-- DATA TO EXAMINE follows --

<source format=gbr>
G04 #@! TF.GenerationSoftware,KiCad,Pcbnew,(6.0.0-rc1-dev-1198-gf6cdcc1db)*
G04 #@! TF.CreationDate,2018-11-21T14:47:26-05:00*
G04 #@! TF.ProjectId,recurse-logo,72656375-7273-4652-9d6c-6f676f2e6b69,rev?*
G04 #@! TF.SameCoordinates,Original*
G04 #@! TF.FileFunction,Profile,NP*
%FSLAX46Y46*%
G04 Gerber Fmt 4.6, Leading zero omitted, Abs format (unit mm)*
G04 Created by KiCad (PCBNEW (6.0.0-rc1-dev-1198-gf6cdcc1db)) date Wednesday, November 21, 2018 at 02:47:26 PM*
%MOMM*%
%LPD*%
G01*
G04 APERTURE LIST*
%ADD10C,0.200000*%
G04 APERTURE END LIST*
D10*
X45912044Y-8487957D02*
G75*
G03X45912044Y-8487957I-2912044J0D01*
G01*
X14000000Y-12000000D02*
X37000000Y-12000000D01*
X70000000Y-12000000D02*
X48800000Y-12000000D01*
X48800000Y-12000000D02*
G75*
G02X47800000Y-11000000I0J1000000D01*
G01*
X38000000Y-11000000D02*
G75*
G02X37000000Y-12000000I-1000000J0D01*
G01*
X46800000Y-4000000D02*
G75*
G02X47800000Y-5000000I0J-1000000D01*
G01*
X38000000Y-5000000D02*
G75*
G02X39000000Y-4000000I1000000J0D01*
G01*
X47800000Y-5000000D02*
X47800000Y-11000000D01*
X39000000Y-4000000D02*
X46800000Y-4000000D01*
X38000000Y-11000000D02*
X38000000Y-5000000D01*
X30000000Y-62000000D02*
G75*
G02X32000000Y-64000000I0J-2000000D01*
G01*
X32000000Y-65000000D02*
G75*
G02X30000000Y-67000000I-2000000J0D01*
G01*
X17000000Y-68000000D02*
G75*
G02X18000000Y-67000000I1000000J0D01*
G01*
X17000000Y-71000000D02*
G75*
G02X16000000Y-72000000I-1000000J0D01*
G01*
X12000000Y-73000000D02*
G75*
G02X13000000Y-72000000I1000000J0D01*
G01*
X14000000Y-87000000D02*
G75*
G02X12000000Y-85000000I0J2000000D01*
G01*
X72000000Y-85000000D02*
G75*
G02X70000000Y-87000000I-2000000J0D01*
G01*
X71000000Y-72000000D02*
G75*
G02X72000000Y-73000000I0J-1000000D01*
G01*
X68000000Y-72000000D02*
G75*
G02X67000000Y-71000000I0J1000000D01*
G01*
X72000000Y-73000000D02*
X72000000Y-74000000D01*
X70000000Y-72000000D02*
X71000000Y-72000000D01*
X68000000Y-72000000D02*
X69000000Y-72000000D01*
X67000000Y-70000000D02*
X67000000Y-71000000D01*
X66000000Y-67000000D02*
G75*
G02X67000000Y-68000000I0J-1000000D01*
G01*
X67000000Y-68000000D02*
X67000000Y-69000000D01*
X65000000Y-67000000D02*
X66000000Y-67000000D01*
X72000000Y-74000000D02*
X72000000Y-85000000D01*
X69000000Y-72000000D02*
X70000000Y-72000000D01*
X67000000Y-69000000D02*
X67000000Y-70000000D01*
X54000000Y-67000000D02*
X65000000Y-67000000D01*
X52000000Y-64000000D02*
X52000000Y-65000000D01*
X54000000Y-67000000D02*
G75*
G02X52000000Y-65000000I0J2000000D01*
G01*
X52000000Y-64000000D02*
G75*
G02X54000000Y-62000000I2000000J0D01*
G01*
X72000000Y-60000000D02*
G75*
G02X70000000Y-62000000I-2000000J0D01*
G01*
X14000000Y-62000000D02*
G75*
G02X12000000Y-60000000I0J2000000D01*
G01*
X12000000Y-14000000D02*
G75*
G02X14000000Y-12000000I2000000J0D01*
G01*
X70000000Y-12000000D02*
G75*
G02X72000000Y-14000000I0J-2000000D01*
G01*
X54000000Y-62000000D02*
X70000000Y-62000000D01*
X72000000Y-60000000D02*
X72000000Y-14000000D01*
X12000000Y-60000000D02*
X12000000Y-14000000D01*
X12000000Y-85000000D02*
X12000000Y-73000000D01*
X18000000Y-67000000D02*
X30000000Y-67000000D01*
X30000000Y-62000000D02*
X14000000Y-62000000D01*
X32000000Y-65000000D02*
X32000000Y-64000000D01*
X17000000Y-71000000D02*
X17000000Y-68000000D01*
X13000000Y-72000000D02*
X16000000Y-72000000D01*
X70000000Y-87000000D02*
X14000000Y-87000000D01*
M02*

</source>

-- DATA TO EXAMINE concluded --
-- DATA TO EXAMINE follows --

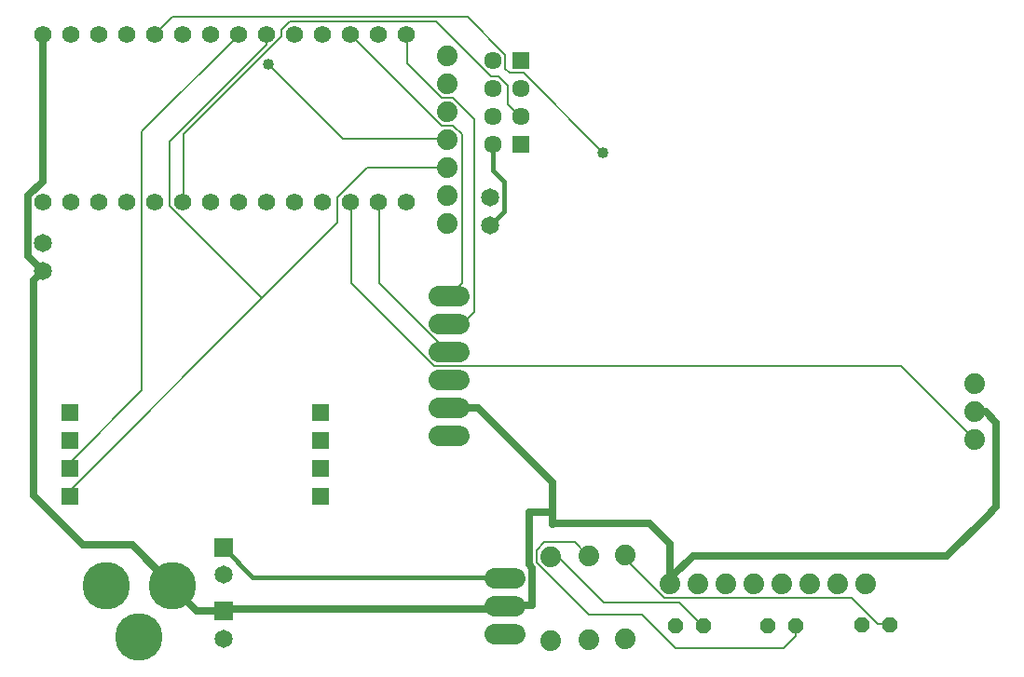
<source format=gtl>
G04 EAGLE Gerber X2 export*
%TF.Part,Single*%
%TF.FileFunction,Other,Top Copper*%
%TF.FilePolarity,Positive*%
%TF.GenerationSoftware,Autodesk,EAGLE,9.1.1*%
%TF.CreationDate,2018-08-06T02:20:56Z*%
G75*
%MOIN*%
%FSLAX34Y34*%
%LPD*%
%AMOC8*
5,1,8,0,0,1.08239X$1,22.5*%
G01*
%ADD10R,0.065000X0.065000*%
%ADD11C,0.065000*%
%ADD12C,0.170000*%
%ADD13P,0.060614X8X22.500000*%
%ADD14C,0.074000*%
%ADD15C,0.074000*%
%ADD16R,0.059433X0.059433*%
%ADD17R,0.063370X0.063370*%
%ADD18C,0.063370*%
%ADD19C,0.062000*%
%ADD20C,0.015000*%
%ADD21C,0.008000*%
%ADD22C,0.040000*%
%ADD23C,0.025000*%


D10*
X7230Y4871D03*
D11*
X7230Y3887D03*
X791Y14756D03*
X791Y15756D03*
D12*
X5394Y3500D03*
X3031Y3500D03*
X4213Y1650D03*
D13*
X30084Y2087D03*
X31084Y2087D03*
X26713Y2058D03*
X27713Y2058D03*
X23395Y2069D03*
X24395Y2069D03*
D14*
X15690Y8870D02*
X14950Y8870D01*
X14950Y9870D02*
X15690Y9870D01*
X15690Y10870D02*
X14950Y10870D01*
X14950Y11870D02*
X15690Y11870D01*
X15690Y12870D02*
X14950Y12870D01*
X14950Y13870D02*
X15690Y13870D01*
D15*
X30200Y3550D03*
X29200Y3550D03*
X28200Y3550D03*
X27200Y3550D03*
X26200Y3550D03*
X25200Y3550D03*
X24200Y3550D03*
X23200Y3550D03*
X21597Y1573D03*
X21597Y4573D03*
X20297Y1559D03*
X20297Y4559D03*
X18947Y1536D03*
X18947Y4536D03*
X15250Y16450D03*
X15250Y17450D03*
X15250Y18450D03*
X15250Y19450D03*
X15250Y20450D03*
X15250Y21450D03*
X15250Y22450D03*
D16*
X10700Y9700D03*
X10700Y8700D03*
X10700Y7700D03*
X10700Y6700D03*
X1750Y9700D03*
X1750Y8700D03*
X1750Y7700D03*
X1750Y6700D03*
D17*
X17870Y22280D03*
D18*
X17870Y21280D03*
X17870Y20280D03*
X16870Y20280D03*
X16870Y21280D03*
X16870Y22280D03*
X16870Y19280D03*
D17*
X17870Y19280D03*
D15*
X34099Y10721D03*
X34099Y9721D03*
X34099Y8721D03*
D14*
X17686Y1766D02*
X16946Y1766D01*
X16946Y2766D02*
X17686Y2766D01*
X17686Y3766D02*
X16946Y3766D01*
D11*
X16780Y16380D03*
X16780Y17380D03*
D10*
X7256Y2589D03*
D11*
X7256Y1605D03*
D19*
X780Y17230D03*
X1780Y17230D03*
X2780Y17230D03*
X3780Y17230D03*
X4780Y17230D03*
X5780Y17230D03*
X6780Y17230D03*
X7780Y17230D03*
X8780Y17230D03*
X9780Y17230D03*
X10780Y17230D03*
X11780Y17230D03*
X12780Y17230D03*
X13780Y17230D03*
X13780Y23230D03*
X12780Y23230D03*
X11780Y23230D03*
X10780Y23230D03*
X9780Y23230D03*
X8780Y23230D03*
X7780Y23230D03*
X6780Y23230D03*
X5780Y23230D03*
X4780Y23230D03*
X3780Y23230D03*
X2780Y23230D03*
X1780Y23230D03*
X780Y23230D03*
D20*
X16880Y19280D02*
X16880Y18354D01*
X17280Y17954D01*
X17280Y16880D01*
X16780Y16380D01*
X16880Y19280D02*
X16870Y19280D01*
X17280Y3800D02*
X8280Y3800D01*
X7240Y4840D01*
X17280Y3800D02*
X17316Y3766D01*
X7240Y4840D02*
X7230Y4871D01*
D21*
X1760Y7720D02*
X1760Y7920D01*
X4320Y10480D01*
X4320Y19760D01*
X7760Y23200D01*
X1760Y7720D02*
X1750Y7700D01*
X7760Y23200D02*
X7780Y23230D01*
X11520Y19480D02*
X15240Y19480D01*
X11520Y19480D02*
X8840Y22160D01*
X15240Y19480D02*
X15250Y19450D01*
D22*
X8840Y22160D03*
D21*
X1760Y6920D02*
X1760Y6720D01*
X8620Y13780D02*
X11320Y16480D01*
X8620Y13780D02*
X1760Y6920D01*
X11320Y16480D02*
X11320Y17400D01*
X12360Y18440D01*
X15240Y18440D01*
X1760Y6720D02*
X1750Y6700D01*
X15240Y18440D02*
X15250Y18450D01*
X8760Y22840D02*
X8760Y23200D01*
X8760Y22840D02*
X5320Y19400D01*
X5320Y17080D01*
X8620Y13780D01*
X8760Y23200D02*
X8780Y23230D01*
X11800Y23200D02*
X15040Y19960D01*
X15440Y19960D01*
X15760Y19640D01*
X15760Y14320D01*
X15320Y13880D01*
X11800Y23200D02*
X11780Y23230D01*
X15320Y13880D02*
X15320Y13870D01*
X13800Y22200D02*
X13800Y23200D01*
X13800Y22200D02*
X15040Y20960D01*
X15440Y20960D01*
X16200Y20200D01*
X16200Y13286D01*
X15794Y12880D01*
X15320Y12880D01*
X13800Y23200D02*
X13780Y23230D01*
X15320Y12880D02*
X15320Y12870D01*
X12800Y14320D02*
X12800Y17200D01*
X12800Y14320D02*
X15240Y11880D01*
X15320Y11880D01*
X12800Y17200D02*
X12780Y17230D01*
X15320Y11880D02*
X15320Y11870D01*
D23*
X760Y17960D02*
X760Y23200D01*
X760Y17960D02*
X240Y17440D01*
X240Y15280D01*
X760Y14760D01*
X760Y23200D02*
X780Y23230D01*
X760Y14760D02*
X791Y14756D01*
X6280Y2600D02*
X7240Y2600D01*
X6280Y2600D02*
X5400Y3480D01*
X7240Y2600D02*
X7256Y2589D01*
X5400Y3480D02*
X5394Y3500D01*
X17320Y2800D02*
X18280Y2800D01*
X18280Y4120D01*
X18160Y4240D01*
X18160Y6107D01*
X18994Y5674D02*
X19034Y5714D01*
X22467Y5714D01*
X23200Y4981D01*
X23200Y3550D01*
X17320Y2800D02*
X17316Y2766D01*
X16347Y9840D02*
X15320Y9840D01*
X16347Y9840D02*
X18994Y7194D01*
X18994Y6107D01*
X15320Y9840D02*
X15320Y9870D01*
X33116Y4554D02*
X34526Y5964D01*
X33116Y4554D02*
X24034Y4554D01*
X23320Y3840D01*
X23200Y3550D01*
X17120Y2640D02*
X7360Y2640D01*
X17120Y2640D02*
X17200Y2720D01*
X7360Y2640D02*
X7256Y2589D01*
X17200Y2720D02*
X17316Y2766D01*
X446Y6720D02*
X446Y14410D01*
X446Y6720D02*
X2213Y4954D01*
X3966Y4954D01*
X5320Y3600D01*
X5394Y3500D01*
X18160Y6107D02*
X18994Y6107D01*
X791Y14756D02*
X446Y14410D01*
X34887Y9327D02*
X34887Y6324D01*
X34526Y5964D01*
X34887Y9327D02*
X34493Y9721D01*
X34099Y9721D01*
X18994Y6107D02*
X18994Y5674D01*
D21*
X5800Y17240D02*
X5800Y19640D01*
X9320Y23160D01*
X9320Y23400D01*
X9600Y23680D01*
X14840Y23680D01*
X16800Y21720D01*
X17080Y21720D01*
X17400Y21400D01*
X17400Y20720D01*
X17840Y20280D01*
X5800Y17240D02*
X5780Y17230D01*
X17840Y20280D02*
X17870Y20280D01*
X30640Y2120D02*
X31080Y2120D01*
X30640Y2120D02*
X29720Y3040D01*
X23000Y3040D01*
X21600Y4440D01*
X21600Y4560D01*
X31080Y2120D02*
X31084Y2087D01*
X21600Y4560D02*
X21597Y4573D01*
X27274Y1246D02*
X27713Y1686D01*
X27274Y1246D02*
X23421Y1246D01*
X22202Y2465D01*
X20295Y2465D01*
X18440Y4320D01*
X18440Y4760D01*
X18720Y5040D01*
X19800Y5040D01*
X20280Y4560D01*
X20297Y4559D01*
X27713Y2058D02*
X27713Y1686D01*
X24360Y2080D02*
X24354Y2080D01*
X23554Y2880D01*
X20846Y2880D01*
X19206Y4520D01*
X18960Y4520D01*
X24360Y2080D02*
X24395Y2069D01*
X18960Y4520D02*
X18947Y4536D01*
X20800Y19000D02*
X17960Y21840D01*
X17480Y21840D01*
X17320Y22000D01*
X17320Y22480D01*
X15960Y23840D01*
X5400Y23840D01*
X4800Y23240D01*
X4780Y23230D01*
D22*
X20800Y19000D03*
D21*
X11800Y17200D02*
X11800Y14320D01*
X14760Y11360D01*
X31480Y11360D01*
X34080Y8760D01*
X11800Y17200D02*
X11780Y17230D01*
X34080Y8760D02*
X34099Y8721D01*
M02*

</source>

-- DATA TO EXAMINE concluded --
-- DATA TO EXAMINE follows --

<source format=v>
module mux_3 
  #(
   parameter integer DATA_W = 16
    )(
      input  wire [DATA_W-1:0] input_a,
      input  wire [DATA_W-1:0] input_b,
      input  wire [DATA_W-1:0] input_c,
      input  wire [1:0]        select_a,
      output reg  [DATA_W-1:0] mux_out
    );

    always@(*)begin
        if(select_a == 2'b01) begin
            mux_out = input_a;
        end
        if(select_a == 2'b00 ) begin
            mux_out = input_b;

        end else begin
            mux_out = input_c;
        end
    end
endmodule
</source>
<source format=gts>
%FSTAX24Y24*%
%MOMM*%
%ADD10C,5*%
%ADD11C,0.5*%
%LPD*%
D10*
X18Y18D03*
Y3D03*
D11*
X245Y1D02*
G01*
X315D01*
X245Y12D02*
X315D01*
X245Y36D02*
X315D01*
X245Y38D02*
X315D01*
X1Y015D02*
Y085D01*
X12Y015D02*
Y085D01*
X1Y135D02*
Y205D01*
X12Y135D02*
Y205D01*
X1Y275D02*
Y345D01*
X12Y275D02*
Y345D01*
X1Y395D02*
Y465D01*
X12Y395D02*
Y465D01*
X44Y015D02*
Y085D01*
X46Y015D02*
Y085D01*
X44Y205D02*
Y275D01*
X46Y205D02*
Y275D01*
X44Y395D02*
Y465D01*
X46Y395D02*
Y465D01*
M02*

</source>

-- DATA TO EXAMINE concluded --

**REQUIRED ACTION:**
Using the entries above, output exactly the lines between the line holding "X19034Y5714D01*" and the line holding "X24395Y2069D01*", end lines included, and nothing more.

**RESULT FOR THIS TASK:**
X19034Y5714D01*
X22467Y5714D01*
X23200Y4981D01*
X23200Y3550D01*
X17320Y2800D02*
X17316Y2766D01*
X16347Y9840D02*
X15320Y9840D01*
X16347Y9840D02*
X18994Y7194D01*
X18994Y6107D01*
X15320Y9840D02*
X15320Y9870D01*
X33116Y4554D02*
X34526Y5964D01*
X33116Y4554D02*
X24034Y4554D01*
X23320Y3840D01*
X23200Y3550D01*
X17120Y2640D02*
X7360Y2640D01*
X17120Y2640D02*
X17200Y2720D01*
X7360Y2640D02*
X7256Y2589D01*
X17200Y2720D02*
X17316Y2766D01*
X446Y6720D02*
X446Y14410D01*
X446Y6720D02*
X2213Y4954D01*
X3966Y4954D01*
X5320Y3600D01*
X5394Y3500D01*
X18160Y6107D02*
X18994Y6107D01*
X791Y14756D02*
X446Y14410D01*
X34887Y9327D02*
X34887Y6324D01*
X34526Y5964D01*
X34887Y9327D02*
X34493Y9721D01*
X34099Y9721D01*
X18994Y6107D02*
X18994Y5674D01*
D21*
X5800Y17240D02*
X5800Y19640D01*
X9320Y23160D01*
X9320Y23400D01*
X9600Y23680D01*
X14840Y23680D01*
X16800Y21720D01*
X17080Y21720D01*
X17400Y21400D01*
X17400Y20720D01*
X17840Y20280D01*
X5800Y17240D02*
X5780Y17230D01*
X17840Y20280D02*
X17870Y20280D01*
X30640Y2120D02*
X31080Y2120D01*
X30640Y2120D02*
X29720Y3040D01*
X23000Y3040D01*
X21600Y4440D01*
X21600Y4560D01*
X31080Y2120D02*
X31084Y2087D01*
X21600Y4560D02*
X21597Y4573D01*
X27274Y1246D02*
X27713Y1686D01*
X27274Y1246D02*
X23421Y1246D01*
X22202Y2465D01*
X20295Y2465D01*
X18440Y4320D01*
X18440Y4760D01*
X18720Y5040D01*
X19800Y5040D01*
X20280Y4560D01*
X20297Y4559D01*
X27713Y2058D02*
X27713Y1686D01*
X24360Y2080D02*
X24354Y2080D01*
X23554Y2880D01*
X20846Y2880D01*
X19206Y4520D01*
X18960Y4520D01*
X24360Y2080D02*
X24395Y2069D01*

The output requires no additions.